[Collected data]
※ ※ ※

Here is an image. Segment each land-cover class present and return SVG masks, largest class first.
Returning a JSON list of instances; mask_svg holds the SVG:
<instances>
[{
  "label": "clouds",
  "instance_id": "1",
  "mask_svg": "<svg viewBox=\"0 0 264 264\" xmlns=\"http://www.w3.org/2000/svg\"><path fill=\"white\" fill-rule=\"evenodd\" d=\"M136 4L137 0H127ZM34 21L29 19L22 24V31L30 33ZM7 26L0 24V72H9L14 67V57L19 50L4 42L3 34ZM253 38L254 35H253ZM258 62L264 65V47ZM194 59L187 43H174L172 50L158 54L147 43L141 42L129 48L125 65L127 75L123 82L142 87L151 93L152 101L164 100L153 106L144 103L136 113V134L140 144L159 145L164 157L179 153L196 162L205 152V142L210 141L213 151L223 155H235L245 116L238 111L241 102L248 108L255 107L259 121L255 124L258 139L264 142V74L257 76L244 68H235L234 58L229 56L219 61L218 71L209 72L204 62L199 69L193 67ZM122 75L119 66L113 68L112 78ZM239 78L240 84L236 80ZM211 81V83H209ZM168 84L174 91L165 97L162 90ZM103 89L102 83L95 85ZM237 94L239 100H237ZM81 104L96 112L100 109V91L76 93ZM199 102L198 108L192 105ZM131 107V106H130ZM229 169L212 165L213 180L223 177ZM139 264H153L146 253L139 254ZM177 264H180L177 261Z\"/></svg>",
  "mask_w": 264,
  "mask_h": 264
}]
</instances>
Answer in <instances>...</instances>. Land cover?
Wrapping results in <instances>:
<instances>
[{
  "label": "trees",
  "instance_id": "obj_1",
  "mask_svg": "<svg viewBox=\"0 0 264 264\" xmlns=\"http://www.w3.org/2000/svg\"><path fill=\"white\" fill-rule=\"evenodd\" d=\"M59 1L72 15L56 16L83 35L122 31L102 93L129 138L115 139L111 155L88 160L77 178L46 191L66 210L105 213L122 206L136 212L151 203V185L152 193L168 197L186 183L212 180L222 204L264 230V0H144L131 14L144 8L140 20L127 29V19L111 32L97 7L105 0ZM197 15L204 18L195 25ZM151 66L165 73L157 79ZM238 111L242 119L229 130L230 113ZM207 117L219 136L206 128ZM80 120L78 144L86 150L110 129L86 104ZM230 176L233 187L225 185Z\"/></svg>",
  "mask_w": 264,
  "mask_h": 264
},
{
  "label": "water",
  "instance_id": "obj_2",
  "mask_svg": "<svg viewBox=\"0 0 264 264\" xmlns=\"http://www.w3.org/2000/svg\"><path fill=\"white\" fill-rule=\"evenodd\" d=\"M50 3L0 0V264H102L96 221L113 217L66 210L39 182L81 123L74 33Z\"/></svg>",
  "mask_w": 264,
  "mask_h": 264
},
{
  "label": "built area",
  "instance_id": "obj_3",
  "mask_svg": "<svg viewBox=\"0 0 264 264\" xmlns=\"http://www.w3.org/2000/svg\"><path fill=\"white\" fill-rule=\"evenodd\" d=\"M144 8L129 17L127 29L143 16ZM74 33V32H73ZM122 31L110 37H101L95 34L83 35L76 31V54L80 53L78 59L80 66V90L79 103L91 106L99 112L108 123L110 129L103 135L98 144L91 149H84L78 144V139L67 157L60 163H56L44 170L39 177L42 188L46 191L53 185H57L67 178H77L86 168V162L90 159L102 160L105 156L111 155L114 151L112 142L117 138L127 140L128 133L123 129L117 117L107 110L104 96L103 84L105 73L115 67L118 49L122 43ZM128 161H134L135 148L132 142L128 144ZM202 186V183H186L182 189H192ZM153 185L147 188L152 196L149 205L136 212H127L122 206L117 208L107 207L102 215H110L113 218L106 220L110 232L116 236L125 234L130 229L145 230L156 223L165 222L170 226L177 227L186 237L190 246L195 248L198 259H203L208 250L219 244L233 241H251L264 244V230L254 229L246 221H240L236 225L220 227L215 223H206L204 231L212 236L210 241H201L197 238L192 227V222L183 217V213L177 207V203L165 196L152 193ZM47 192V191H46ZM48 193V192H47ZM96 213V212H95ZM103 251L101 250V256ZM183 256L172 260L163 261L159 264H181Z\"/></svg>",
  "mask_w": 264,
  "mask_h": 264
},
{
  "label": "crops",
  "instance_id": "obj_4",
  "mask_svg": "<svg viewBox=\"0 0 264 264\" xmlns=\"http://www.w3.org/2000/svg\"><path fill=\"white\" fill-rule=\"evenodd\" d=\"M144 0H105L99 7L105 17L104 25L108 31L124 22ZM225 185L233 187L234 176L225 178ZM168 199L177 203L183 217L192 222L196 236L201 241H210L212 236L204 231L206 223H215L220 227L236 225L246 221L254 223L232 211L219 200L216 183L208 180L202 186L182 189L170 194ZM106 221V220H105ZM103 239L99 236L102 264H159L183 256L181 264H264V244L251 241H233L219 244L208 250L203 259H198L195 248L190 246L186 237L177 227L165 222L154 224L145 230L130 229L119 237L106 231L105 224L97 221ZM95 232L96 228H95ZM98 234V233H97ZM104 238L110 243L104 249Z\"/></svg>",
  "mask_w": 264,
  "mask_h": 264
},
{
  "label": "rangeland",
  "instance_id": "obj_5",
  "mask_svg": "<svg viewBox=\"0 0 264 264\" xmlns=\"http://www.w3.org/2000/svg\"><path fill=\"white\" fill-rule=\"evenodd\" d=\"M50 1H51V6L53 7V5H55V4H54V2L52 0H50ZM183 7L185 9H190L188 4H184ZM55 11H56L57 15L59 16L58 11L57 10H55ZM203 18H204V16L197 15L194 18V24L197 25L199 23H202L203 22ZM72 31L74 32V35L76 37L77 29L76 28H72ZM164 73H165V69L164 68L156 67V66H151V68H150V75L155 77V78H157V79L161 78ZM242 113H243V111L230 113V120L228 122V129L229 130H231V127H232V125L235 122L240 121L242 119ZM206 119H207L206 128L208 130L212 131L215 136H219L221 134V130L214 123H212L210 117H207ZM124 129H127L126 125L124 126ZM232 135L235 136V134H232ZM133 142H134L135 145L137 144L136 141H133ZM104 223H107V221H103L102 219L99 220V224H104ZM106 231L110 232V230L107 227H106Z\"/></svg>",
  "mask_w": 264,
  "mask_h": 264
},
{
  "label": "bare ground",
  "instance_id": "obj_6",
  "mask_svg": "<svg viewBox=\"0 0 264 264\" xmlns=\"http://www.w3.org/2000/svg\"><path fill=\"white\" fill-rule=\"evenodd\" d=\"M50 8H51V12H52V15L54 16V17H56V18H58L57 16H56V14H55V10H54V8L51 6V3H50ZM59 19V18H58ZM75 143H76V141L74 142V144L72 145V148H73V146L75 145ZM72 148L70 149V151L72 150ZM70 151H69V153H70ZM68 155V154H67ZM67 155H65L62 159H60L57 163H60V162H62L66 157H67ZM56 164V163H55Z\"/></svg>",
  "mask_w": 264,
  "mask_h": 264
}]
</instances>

※ ※ ※

Written task: Repeat every record, keeping each word and mark exactly as it is.

Output:
Here is an image. Segment each land-cover class present and return SVG masks, largest class first.
Returning a JSON list of instances; mask_svg holds the SVG:
<instances>
[{
  "label": "clouds",
  "instance_id": "1",
  "mask_svg": "<svg viewBox=\"0 0 264 264\" xmlns=\"http://www.w3.org/2000/svg\"><path fill=\"white\" fill-rule=\"evenodd\" d=\"M136 4L137 0H127ZM34 21L29 19L22 24V31L30 33ZM7 26L0 24V72H9L14 67V57L19 50L4 42L3 34ZM253 38L254 35H253ZM258 62L264 65V47ZM194 59L187 43H174L172 50L158 54L147 43L141 42L129 48L125 65L127 75L123 82L142 87L151 93L152 101L164 100L153 106L144 103L136 113V134L140 144L159 145L164 157L179 153L196 162L205 152V142L210 141L213 151L223 155H235L245 116L238 111L241 102L248 108L255 107L259 121L255 124L258 139L264 142V74L257 76L244 68H235L234 58L229 56L219 61L218 71L209 72L204 62L199 69L193 67ZM122 75L119 66L113 68L112 78ZM239 78L240 84L236 80ZM211 81V83H209ZM168 84L174 91L165 97L162 90ZM103 89L102 83L95 85ZM237 94L239 100H237ZM81 104L96 112L100 109V91L76 93ZM199 102L198 108L192 105ZM131 107V106H130ZM229 169L212 165L213 180L223 177ZM139 264H153L146 253L139 254ZM177 264H180L177 261Z\"/></svg>",
  "mask_w": 264,
  "mask_h": 264
}]
</instances>
Answer in <instances>...</instances>. Land cover?
Wrapping results in <instances>:
<instances>
[{
  "label": "trees",
  "instance_id": "obj_1",
  "mask_svg": "<svg viewBox=\"0 0 264 264\" xmlns=\"http://www.w3.org/2000/svg\"><path fill=\"white\" fill-rule=\"evenodd\" d=\"M59 1L72 15L56 16L83 35L122 31L102 93L129 138L115 139L111 155L88 160L77 178L46 191L66 210L105 213L122 206L136 212L151 203V185L152 193L168 197L186 183L212 180L222 204L264 230V0H144L131 14L144 8L140 20L127 29V19L111 32L97 7L105 0ZM197 15L204 18L195 25ZM151 66L165 73L157 79ZM238 111L242 119L229 130L230 113ZM207 117L219 136L206 128ZM80 120L78 144L86 150L110 129L86 104ZM230 176L233 187L225 185Z\"/></svg>",
  "mask_w": 264,
  "mask_h": 264
},
{
  "label": "water",
  "instance_id": "obj_2",
  "mask_svg": "<svg viewBox=\"0 0 264 264\" xmlns=\"http://www.w3.org/2000/svg\"><path fill=\"white\" fill-rule=\"evenodd\" d=\"M50 3L0 0V264H102L96 221L113 217L66 210L39 182L81 123L74 33Z\"/></svg>",
  "mask_w": 264,
  "mask_h": 264
},
{
  "label": "built area",
  "instance_id": "obj_3",
  "mask_svg": "<svg viewBox=\"0 0 264 264\" xmlns=\"http://www.w3.org/2000/svg\"><path fill=\"white\" fill-rule=\"evenodd\" d=\"M144 8L129 17L127 29L143 16ZM74 33V32H73ZM122 31L110 37H101L95 34L83 35L76 31V54L80 53L78 59L80 66V90L79 103L91 106L99 112L108 123L110 129L103 135L98 144L91 149H84L78 144V139L67 157L60 163H56L44 170L39 177L42 188L46 191L53 185H57L67 178H77L86 168V162L90 159L102 160L105 156L111 155L114 151L112 142L117 138L127 140L128 133L123 129L117 117L107 110L104 96L103 84L105 73L115 67L118 49L122 43ZM128 161H134L135 148L132 142L128 144ZM202 186V183H186L182 189H192ZM153 185L147 188L152 196L149 205L136 212H127L122 206L117 208L107 207L102 215H110L113 218L106 220L110 232L116 236L125 234L130 229L145 230L156 223L165 222L170 226L177 227L186 237L190 246L195 248L198 259H203L208 250L219 244L233 241H251L264 244V230L254 229L246 221H240L236 225L220 227L215 223H206L204 231L212 236L210 241H201L197 238L192 227V222L183 217V213L177 207V203L165 196L152 193ZM47 192V191H46ZM48 193V192H47ZM96 213V212H95ZM103 251L101 250V256ZM183 256L172 260L163 261L159 264H181Z\"/></svg>",
  "mask_w": 264,
  "mask_h": 264
},
{
  "label": "crops",
  "instance_id": "obj_4",
  "mask_svg": "<svg viewBox=\"0 0 264 264\" xmlns=\"http://www.w3.org/2000/svg\"><path fill=\"white\" fill-rule=\"evenodd\" d=\"M144 0H105L99 7L105 17L104 25L108 31L124 22ZM225 185L233 187L234 176L225 178ZM168 199L177 203L183 217L192 222L196 236L201 241H210L212 236L204 231L206 223H215L220 227L236 225L246 221L254 223L232 211L219 200L216 183L208 180L202 186L182 189L170 194ZM106 221V220H105ZM103 239L99 236L102 264H159L183 256L181 264H264V244L251 241H233L219 244L208 250L203 259H198L195 248L190 246L186 237L177 227L165 222L154 224L145 230L130 229L119 237L106 231L105 224L97 221ZM95 232L96 228H95ZM98 234V233H97ZM104 238L110 243L104 249Z\"/></svg>",
  "mask_w": 264,
  "mask_h": 264
},
{
  "label": "rangeland",
  "instance_id": "obj_5",
  "mask_svg": "<svg viewBox=\"0 0 264 264\" xmlns=\"http://www.w3.org/2000/svg\"><path fill=\"white\" fill-rule=\"evenodd\" d=\"M50 1H51V6L53 7V5H55V4H54V2L52 0H50ZM183 7L185 9H190L188 4H184ZM55 11H56L57 15L59 16L58 11L57 10H55ZM203 18H204V16L197 15L194 18V24L197 25L199 23H202L203 22ZM72 31L74 32V35L76 37L77 29L76 28H72ZM164 73H165V69L164 68L156 67V66H151V68H150V75L155 77V78H157V79L161 78ZM242 113H243V111L230 113V120L228 122V129L229 130H231V127H232V125L235 122L240 121L242 119ZM206 119H207L206 128L208 130L212 131L215 136H219L221 134V130L214 123H212L210 117H207ZM124 129H127L126 125L124 126ZM232 135L235 136V134H232ZM133 142H134L135 145L137 144L136 141H133ZM104 223H107V221H103L102 219L99 220V224H104ZM106 231L110 232V230L107 227H106Z\"/></svg>",
  "mask_w": 264,
  "mask_h": 264
},
{
  "label": "bare ground",
  "instance_id": "obj_6",
  "mask_svg": "<svg viewBox=\"0 0 264 264\" xmlns=\"http://www.w3.org/2000/svg\"><path fill=\"white\" fill-rule=\"evenodd\" d=\"M50 8H51V12H52V15L54 16V17H56V18H58L57 16H56V14H55V10H54V8L51 6V3H50ZM59 19V18H58ZM75 143H76V141L74 142V144L72 145V148H73V146L75 145ZM72 148L70 149V151L72 150ZM70 151H69V153H70ZM68 155V154H67ZM67 155H65L62 159H60L57 163H60V162H62L66 157H67ZM56 164V163H55Z\"/></svg>",
  "mask_w": 264,
  "mask_h": 264
}]
</instances>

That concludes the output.